Summary. The paper presents the first algorithms for generalized linear contextual bandits under shuffle differential privacy (stochastic contexts) and joint differential privacy (adversarial contexts). For stochastic contexts it achieves regret Õ(d^{3/2} √(T log T)/√ε), differing from the non-private rate by √(d/ε). For adversarial contexts it achieves Õ(d √(T log T) + d^{3/4} √(T/ε) (log T) (d + log T)^{1/4}), matching the non-private leading term with only an additive privacy correction. The analysis relies on ℓ₂-bounded contexts, standard GLM link assumptions (monotonicity and Lipschitz continuity), and explicit incorporation of private convex optimization error into the regret decomposition without additional spectral assumptions.

Significance. If the stated regret bounds hold, the work meaningfully extends private contextual bandits from linear to generalized linear models, addressing the lack of closed-form estimators and the need to track privacy across evolving design matrices. The explicit folding of optimization error into the regret analysis and the near-matching of non-private rates (especially the leading term for adversarial contexts) are technically valuable. The relaxation to only ℓ₂ boundedness rather than spectral assumptions broadens applicability. The derivations appear to use standard GLM regret decomposition techniques augmented with privacy mechanisms.

minor comments (3)

[Abstract] Abstract: the regret expressions are stated without a one-sentence pointer to the proof strategy (e.g., “by folding private convex optimization error into the standard GLM decomposition”); adding this would improve readability for readers who stop at the abstract.
[§3] Notation: the evolving design matrix is referenced in multiple places; a single consolidated definition (perhaps in §3) with explicit dependence on the privacy mechanism would reduce cross-referencing.
[Table 1] Table 1 (comparison with prior work): the row for “this work” lists the two regret bounds but omits the precise privacy parameter dependence; aligning the table columns with the theorem statements would help.

Simulated Author's Rebuttal

0 responses · 0 unresolved

We thank the referee for the positive assessment and recommendation of minor revision.
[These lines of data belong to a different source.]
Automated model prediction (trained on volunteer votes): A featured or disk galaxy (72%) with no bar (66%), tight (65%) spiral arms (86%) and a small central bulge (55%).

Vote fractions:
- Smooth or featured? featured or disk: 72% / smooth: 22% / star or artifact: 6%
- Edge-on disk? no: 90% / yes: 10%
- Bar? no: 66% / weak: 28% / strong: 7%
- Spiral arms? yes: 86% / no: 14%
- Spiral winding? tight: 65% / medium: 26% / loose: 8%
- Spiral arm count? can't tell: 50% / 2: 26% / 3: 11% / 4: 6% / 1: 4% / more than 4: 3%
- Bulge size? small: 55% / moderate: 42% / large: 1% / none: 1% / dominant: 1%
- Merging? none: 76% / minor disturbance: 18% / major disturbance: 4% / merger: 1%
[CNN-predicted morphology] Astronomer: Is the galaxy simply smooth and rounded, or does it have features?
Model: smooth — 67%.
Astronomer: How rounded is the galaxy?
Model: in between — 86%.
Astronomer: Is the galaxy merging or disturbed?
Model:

The summary correctly identifies the core contributions: the first shuffle-DP and joint-DP algorithms for GLM contextual bandits, the regret bounds, and the relaxation to only ℓ₂-bounded contexts without spectral assumptions. No specific major comments appear in the report, so we provide no point-by-point rebuttals below.

Circularity Check

0 steps flagged

No significant circularity in derivation chain

full rationale

The paper introduces new algorithms for GLM contextual bandits under shuffle and joint differential privacy. Regret bounds are obtained by explicitly incorporating the error term from private convex optimization into the standard GLM regret decomposition, relying only on ℓ₂-bounded contexts and monotonicity/Lipschitz assumptions on the link function. No equations reduce a claimed prediction or uniqueness result to a fitted parameter or self-citation by construction. The central claims rest on independent algorithmic constructions and standard analysis techniques rather than self-referential definitions or imported uniqueness theorems.
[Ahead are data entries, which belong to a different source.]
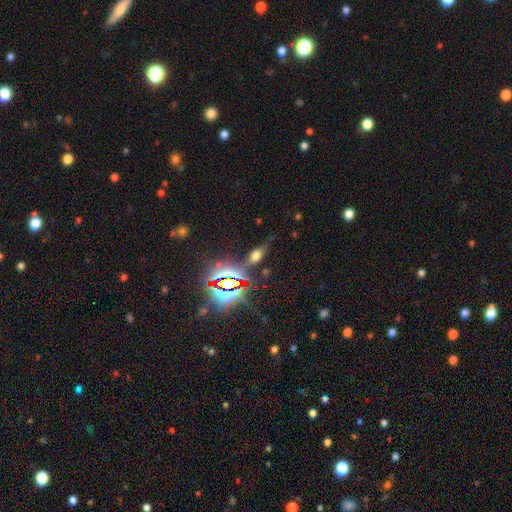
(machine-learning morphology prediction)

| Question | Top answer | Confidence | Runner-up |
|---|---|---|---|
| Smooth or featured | smooth | 40% | star or artifact (37%) |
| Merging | none | 73% | minor disturbance (15%) |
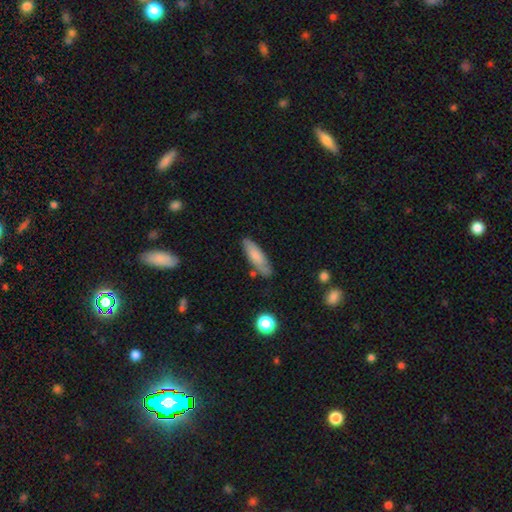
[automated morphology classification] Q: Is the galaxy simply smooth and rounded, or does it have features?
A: smooth — 76%.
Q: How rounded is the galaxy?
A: cigar-shaped — 55%.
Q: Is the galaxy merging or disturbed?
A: none — 76%.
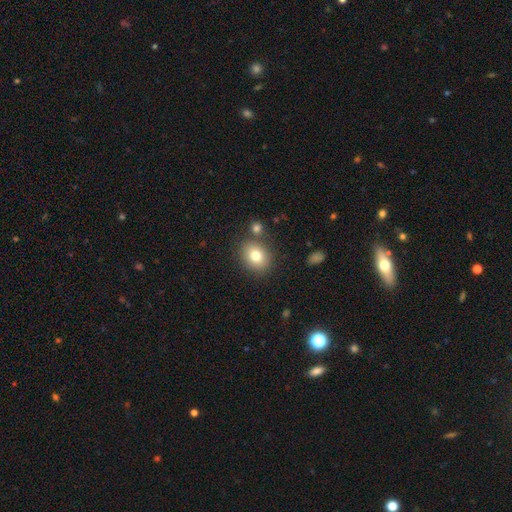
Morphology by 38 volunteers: This appears to be a smooth galaxy with no disk features (92%) that is in between round and cigar-shaped (63%). Merging: none (78%).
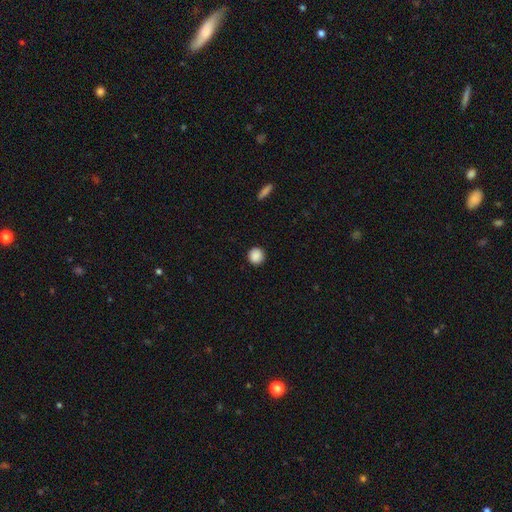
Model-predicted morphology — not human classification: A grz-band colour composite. It shows a smooth galaxy with no disk features (89%) that is round (94%). Merging: none (92%).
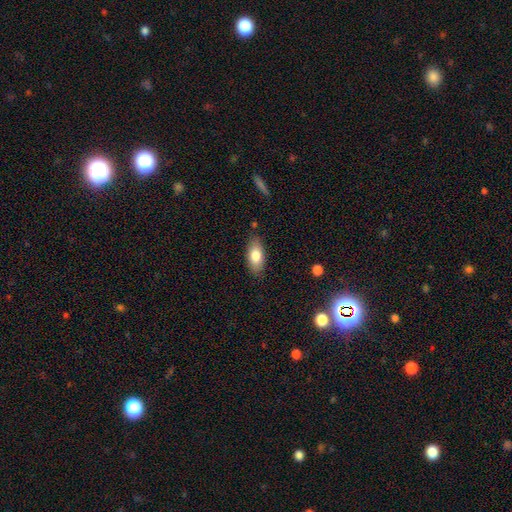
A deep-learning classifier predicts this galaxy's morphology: A smooth galaxy with no disk features (79%) that is in between round and cigar-shaped (86%). Merging: none (84%).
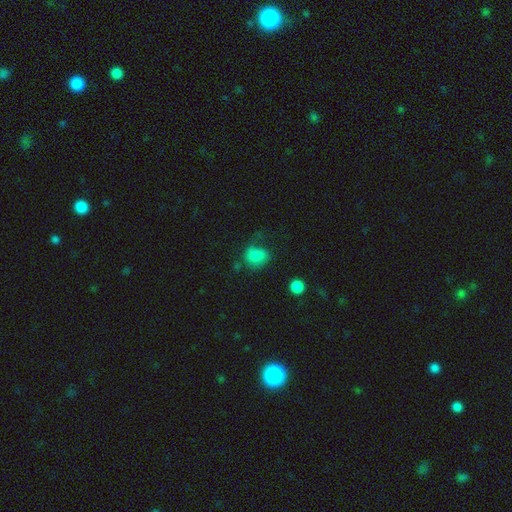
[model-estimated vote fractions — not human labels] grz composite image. It shows a smooth galaxy with no disk features (78%) that is in between round and cigar-shaped (58%). Merging: none (44%).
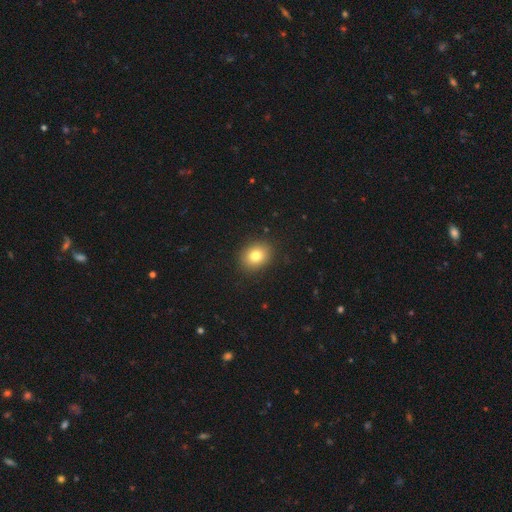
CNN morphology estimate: smooth 81%, star or artifact 10%, featured or disk 9%. Down the decision tree: how rounded — round (54%); merging — none (89%).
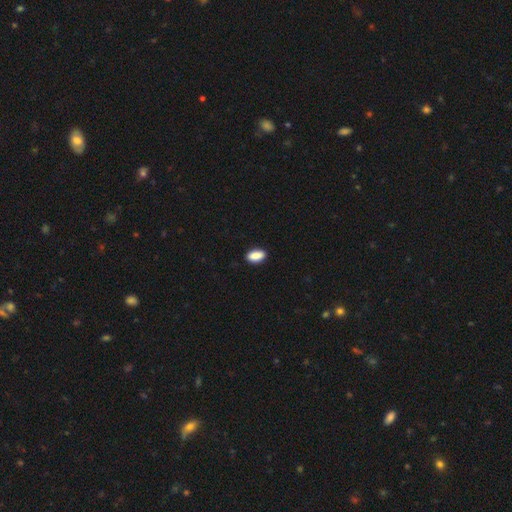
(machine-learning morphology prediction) Smooth or featured: smooth — 89% (star or artifact — 7%)
How rounded: in between — 91% (cigar-shaped — 5%)
Merging: none — 89% (minor disturbance — 9%)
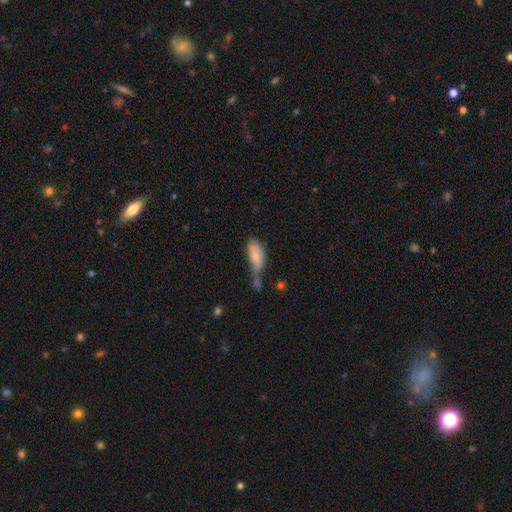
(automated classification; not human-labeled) smooth_or_featured: smooth (p=0.76) [alt: featured or disk p=0.16]
how_rounded: in between (p=0.83) [alt: cigar-shaped p=0.13]
merging: merger (p=0.30) [alt: major disturbance p=0.24]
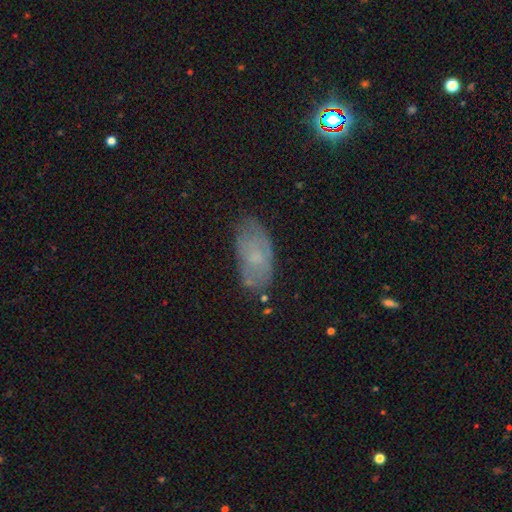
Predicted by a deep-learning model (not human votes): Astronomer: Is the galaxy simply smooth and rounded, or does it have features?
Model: smooth — 57% (runner-up: featured or disk, 35%).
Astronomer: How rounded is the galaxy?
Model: in between — 93%.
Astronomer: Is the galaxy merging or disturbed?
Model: none — 64%.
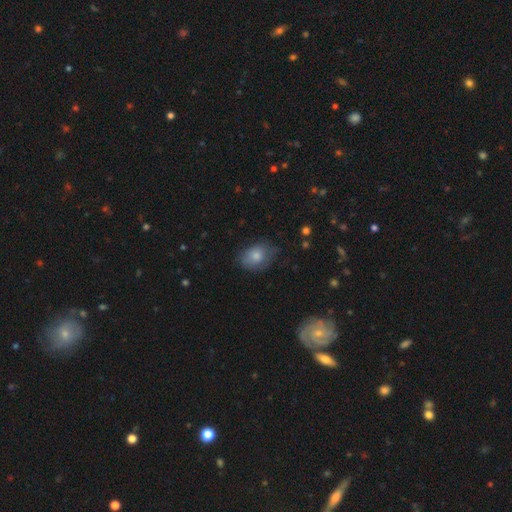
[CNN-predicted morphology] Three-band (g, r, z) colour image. It shows a smooth galaxy with no disk features (78%) that is in between round and cigar-shaped (72%). Merging: none (57%).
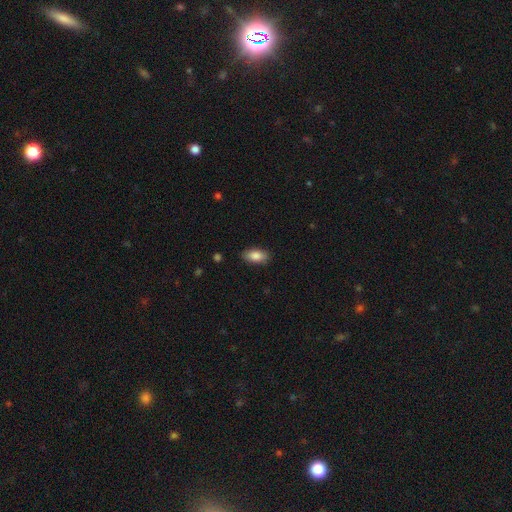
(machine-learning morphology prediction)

Axiom & Free-Parameter Ledger

0 free parameters · 1 axioms · 0 invented entities

Relies on standard differential privacy definitions and GLM convexity assumptions from prior literature; no new free parameters or invented entities are introduced.

axioms (1)

domain assumption GLM link function permits convex optimization with bounded error
Required to incorporate optimization error into regret analysis.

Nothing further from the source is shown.